● **YOUR ASSIGNMENT**: Rewrite the part of the text on Abercrombie's financial outlook that begins at the words "It anticipates annual" and stops after "10% or more.", putting "yearly revenues" in place of "annual revenues".

It anticipates annual revenues of $4.1-$4.3 billion and an annual operating margin rate of 8% or more by the end of fiscal 2025. For the long term, management expects annual revenues of $5 billion and an annual operating margin rate of 10% or more.

The company also predicts the Abercrombie & Fitch and abercrombie kids brands to deliver 6-8% sales CAGR over the next three years, with Hollister and Gilly Hicks brands likely to generate flat to 2% and 15% sales CAGR. Notably, Abercrombie & Fitch adults is forecast to be the major growth driver.

Coming to its second objective, ANF intends to accelerate its digital revolution via Knowing Their Customer Better and Wowing Them Everywhere initiatives. Also, increased investment in customer analytics in order to meet and outpace customer demand bodes well. Lastly, it plans to generate at least $600 million of free cash flow in the next three years to deliver good shareholder returns, and drive omni-channel growth across digital and stores.

What Else Should You Know?

Abercrombie has been gaining from continued strength in the Abercrombie & Fitch brand, which delivered better-than-expected sales. Meanwhile, Hollister’s sales were in line with expectations. This led to year-over-year sales growth of 4% for first-quarter fiscal 2022, marking the highest first-quarter sales since 2014. Also, average unit retail (AUR) improved for the eighth consecutive quarter in the fiscal first quarter, driven by the favorable response to its products and experience. AUR gains can also be attributed to reduced promotional activity and higher tickets.

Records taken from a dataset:
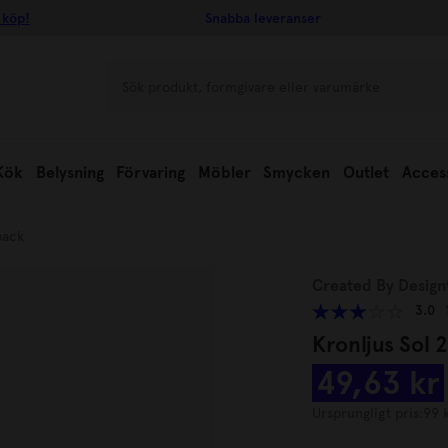
 köp!
Snabba leveranser
Kök
Belysning
Förvaring
Möbler
Smycken
Outlet
Acces
pack
Created By Design
3.0
Kronljus Sol 
49,63 kr
Ursprungligt pris:
99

● **TASK OUTPUT**:
It anticipates yearly revenues of $4.1-$4.3 billion and an annual operating margin rate of 8% or more by the end of fiscal 2025. For the long term, management expects yearly revenues of $5 billion and an annual operating margin rate of 10% or more.